• _PASSAGE TO READ_:
* START *

It’s no secret that South Africans are increasingly ill-prepared for retirement, with inflation steadily eroding their nest eggs while it is becoming more and more difficult to save money at all. However, even retirees who have managed to keep their financial ducks in a row are now faced with challenges, ranging from the lack of suitable and affordable retirement accommodation available, to grappling with the fine print of various ownership models to ensure they choose one that best suits their financial needs and goals.

As unappealing as the concept was to many, until quite recently, the traditional old age home was the main option available to retirees who typically made the move after the age of 65 or when they were no longer able to care for themselves and availability was seldom a problem.

Lew Geffen, Chairman of Lew Geffen Sotheby’s international Realty says: “Nowadays the retirement landscape is very different and modern retirement villages are a far cry from the single-room-with-three-square-meals concept.

“In addition to the standard amenities such as health and frail care, retirees also expect lifestyle facilities and modern, low maintenance lock-up-and-go units that afford them more freedom to enjoy their golden years.

“Based on the precept of offering a quality lifestyle in a secure community for mature people who are still active, many now accept residents from the age of 55 as a growing number of empty-nesters no longer want the responsibility of large homes and prefer to move just once rather than downsize and move again a couple of years later.”

Room to grow
However, despite the spate of development in recent years, there is a shortage of retirement property with developers struggling to keep up with demand.

“The retirement sector of the market was overlooked and undeveloped for many years,” says Geffen, “and although developers have recognised the yawning gap in the market, their challenge is to acquire suitable large tracts of increasingly scarce land at a reasonable price to ensure the units will not be priced above the general housing market in the area.”

He adds that Stats SA’s June report revealed that in South Africa, approximately 8,1% (4.6 million) of the population is 60 years of age or older and, following the global trend, this is expected to rise exponentially as the baby boomer generation (those born between 1946 and 1964) are remaining healthy and active, thus living longer.
However, it’s not only the accommodation options that have changed and perhaps one of the most important decisions that retirees now have to make is the type of sale transaction they choose as these vary greatly and can have far-reaching consequences, both in the short and long-term.

THE FOUR MAIN OPTIONS ARE: SHARE BLOCK, FREEHOLD, SECTIONAL TITLE AND LIFE RIGHTS, THE FASTEST GROWING SCHEME IN THE RETIREMENT SECTOR. 

As retirees will have to support themselves for an unknown period with only their accumulated capital, this decision can seriously impact their quality of life.

* END *

• _WRITTEN INSTRUCTION A_: Echo the rows below, starting at the line containing "genus: Boehmeria" and ending at the line containing "order: Ericales".

• _EXERCISE INPUTS_:
* START *

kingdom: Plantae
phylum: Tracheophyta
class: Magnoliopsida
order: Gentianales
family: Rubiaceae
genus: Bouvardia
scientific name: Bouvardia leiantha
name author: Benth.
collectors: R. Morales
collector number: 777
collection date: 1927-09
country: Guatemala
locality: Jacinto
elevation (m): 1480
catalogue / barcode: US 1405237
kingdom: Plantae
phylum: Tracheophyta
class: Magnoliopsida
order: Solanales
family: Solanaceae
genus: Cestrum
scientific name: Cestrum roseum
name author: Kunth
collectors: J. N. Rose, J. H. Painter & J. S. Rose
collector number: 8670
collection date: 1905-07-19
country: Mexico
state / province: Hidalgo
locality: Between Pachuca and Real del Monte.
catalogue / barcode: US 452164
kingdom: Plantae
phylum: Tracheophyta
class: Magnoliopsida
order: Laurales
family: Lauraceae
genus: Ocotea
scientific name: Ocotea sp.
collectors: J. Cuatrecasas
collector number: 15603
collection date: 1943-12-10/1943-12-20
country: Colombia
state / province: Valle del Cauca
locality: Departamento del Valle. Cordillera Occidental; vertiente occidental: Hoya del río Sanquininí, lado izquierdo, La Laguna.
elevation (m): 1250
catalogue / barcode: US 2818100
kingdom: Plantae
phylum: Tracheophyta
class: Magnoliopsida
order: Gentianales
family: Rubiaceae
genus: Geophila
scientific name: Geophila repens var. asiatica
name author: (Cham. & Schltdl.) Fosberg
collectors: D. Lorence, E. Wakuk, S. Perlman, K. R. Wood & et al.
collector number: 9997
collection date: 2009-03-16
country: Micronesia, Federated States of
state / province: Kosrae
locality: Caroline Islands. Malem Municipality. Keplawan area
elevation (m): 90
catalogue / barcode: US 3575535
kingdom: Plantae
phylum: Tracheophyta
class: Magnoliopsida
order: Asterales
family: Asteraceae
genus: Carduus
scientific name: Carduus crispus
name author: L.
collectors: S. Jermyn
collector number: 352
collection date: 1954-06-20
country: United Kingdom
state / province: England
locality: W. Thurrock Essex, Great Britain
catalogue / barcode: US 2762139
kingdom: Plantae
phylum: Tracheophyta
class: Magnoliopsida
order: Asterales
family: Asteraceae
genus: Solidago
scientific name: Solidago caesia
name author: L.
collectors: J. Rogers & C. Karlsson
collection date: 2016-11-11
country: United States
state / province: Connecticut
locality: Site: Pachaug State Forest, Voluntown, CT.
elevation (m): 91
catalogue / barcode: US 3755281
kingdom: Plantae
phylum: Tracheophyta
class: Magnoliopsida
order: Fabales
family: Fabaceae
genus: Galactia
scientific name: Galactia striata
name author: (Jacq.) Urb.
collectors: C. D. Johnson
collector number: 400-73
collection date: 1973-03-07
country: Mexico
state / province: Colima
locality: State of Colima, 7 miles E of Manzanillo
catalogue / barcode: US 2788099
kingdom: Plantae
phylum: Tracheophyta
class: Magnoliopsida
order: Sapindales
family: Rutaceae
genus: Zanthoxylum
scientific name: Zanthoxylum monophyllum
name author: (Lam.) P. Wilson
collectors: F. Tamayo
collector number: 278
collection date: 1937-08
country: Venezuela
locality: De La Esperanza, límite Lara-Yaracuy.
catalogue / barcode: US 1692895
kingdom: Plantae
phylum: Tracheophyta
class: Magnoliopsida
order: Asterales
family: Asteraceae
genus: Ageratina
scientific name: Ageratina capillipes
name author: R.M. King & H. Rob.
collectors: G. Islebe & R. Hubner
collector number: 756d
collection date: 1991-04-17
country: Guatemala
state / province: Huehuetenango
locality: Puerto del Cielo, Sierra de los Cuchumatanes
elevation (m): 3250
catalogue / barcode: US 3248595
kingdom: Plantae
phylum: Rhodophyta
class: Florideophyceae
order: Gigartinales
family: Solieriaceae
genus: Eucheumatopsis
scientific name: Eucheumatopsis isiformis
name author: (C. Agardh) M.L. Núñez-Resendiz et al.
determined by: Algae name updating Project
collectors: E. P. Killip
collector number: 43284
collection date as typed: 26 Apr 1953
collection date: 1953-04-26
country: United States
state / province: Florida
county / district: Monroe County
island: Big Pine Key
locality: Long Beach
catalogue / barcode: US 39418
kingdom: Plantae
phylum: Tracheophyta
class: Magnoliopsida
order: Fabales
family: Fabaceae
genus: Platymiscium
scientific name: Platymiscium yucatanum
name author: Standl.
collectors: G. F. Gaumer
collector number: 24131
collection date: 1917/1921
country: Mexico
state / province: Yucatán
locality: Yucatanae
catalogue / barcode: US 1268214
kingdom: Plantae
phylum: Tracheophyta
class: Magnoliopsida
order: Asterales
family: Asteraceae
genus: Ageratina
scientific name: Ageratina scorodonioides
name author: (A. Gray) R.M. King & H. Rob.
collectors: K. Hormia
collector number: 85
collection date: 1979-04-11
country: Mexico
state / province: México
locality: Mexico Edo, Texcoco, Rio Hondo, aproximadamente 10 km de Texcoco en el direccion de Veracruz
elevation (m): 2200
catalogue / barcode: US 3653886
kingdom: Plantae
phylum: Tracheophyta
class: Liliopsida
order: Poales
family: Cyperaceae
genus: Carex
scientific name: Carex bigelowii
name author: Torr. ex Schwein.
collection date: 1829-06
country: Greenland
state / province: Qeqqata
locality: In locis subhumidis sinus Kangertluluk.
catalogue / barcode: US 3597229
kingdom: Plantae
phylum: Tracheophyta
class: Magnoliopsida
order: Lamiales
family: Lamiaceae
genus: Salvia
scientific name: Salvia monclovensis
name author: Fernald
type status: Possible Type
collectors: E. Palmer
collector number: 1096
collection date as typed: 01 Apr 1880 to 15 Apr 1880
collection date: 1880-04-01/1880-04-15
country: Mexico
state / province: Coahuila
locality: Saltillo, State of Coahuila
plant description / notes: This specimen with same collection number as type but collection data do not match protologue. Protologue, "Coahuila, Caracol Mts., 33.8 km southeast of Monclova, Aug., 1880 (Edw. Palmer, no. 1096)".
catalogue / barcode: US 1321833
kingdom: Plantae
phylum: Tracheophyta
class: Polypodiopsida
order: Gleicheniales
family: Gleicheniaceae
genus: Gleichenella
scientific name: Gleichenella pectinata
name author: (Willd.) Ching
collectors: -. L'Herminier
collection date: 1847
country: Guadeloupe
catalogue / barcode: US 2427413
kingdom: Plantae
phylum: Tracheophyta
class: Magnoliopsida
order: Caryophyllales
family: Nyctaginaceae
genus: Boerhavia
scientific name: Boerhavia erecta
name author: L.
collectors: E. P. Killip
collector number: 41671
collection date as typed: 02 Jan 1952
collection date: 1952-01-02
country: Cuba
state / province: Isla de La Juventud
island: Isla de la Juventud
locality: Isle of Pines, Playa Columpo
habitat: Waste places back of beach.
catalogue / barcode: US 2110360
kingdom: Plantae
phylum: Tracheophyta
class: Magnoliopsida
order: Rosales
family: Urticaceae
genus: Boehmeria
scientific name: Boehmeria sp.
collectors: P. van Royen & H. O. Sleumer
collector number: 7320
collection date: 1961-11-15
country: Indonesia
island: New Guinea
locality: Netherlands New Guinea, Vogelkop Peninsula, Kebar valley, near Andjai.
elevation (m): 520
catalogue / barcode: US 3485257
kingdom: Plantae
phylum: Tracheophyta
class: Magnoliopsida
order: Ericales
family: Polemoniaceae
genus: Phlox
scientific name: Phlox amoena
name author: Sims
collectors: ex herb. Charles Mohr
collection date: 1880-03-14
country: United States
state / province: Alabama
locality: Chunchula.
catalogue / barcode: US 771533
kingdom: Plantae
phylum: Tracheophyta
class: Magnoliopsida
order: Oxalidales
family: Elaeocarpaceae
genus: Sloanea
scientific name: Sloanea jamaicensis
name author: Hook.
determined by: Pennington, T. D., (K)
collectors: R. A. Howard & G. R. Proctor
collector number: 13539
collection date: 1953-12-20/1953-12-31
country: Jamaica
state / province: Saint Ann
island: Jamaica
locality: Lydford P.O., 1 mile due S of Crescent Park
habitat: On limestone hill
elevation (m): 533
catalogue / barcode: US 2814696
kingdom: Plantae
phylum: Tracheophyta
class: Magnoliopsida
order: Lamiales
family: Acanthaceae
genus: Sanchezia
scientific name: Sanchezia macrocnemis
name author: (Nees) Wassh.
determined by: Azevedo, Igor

* END *

• _WRITTEN INSTRUCTION B_: Carry on the article about retirement housing in South Africa, picking up after its last sentence.

• _EXPECTED ANSWER A_:
genus: Boehmeria
scientific name: Boehmeria sp.
collectors: P. van Royen & H. O. Sleumer
collector number: 7320
collection date: 1961-11-15
country: Indonesia
island: New Guinea
locality: Netherlands New Guinea, Vogelkop Peninsula, Kebar valley, near Andjai.
elevation (m): 520
catalogue / barcode: US 3485257
kingdom: Plantae
phylum: Tracheophyta
class: Magnoliopsida
order: Ericales

• _EXPECTED ANSWER B_:
Geffen explains the key differences: “In freehold and sectional title developments, investors own their homes although with sectional title, they are usually required to cede a percentage of their profit to the development if or when they decide to sell. It’s therefore advisable to have an accountant check the financials and the annual report for things like the level of unrecovered debt, whether any loans have been taken out and the level of reserves.

“However, with share block and life rights schemes you to not own the property. In the former, you are a shareholder in a company that owns or has a registered long lease over a property and through a use agreement, the company gives you the right to live in part of the property. You can bequeath or sell your shareholding, but there may be stipulations in the agreement as to who can occupy the property or buy your interest,”

There is still much uncertainty surrounding the newest scheme option, life rights and, whilst it has distinct advantages it also has its drawbacks and may not suit all investor’s long term financial needs.

“Essentially it affords the retired individual the right to occupy a unit in a complex for the remainder of their life while ownership of the property is retained by the development.

“This ‘right’ is paid for with a capital investment and on relocation or death the unit is ceded back to the development, usually for the initial invested price, and this payment becomes part of the deceased estate.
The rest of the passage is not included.